= International Society for the Linguistics of English =

The International Society for the Linguistics of English (ISLE), founded in 2008, is a learned society of linguists. The organization's goals are to promote the study of the English Language at an international level, with a particular focus on the structure and history of standard as well as the many non-standard varieties of English, examining both their form and function. To that end, the society aims to provide a geographically and theoretically neutral central contact point for scholars who identify with these aims by including both academic linguists and members of the educated public who have an interest in English linguistics. The society allows scholars the opportunity convene beyond borders of members' country-specific professional societies (e.g., British Association for Applied Linguistics (BAAL), American Association for Applied Linguistics (AAAL), etc.). Any person may become an ISLE member by contacting the Secretary and paying dues.

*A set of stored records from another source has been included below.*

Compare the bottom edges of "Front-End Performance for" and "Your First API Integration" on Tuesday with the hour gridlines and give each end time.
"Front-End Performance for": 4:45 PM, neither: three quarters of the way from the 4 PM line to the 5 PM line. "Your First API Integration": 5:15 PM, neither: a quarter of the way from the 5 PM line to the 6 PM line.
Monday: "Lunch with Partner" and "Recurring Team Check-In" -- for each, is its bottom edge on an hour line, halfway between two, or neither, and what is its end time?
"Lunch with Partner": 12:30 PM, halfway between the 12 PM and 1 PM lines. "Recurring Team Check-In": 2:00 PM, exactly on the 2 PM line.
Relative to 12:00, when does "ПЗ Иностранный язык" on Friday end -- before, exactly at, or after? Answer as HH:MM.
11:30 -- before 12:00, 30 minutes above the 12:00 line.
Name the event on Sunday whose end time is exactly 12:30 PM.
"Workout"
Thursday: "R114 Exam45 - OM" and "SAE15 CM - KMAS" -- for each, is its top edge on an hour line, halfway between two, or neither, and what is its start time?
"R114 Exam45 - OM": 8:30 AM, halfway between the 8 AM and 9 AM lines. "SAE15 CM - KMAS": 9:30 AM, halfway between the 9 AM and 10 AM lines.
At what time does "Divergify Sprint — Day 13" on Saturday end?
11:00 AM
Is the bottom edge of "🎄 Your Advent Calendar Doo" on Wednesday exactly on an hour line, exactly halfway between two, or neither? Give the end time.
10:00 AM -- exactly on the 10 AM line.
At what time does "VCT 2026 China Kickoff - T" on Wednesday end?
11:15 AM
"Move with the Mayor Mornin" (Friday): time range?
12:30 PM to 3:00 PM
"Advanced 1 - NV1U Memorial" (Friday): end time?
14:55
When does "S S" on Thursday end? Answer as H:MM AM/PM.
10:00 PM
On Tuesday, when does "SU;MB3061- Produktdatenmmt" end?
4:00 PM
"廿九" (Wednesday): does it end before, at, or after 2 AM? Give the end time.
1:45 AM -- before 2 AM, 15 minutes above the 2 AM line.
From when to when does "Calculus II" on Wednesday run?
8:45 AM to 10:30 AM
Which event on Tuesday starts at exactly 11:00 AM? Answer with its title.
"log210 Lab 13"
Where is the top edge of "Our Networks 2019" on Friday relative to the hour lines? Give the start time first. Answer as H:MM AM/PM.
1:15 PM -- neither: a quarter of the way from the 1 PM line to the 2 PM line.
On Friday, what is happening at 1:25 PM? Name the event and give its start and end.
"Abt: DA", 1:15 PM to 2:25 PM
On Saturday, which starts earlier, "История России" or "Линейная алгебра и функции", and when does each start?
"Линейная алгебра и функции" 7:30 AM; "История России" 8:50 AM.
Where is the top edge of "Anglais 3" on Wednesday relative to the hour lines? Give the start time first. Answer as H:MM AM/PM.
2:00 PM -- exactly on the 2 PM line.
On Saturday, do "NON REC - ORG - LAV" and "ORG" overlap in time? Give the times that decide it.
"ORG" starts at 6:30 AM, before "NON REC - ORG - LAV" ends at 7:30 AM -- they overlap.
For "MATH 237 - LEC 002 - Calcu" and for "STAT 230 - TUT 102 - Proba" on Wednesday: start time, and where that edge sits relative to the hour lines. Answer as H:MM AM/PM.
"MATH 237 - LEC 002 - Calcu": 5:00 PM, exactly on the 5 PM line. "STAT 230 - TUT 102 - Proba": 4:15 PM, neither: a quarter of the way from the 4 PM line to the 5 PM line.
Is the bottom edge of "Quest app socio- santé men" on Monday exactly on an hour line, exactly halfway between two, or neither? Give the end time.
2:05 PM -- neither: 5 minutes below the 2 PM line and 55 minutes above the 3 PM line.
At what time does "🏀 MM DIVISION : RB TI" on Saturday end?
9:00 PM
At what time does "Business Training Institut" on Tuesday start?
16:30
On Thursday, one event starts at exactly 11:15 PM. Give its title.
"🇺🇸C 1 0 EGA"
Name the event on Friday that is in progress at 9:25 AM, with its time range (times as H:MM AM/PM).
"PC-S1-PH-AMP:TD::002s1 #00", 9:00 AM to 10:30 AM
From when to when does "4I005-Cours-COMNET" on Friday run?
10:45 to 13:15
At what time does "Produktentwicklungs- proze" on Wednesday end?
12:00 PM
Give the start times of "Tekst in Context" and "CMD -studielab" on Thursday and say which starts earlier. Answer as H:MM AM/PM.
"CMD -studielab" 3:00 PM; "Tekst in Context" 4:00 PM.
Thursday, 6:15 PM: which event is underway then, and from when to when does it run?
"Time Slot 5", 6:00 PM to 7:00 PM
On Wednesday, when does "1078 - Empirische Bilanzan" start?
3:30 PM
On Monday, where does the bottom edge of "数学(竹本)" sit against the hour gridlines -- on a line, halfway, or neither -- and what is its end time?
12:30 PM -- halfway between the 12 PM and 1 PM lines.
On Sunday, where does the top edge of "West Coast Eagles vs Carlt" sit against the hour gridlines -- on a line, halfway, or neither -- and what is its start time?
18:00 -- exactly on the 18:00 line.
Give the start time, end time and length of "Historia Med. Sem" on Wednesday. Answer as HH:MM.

A thematic volume on world Englishes published seven of the papers which were originally presented at the second conference. The society's official affiliated publication is the journal English Language and Linguistics, published by Cambridge University Press.

The inaugural ISLE conference was hosted by the University of Freiburg in October 2008, attracting scholars from 28 countries. Since their founding, the society has held triennial conferences at the University of Freiburg (Germany) in 2008; at Boston University (USA) in 2011; at the University of Zurich (Switzerland) in 2014;, at Adam Mickiewicz University in Poznań (Poland) in 2016), and at the Institute of English Studies in London in 2018. Dr. Geoffrey Leech was a contributor to the organization from the first meeting, where he organized a workshop entitled 'Watching English Grammar Change'. Upon hearing of his death five days before the 2014 conference, the ISLE dedicated its 24–27 August 2014 conference to his memory.

Annually since 2008 the society has sponsored the Richard M. Hogg Prize, awarded to the best paper by a junior scholar on any research-related topic in English language or English linguistics. The award was named for a prolific scholar and editor who was a professor of English Language and Medieval Literature at the University of Manchester until his death in 2007.

The current president of the ISLE is Professor of English Philology at the University of Glasgow Jeremy J. Smith.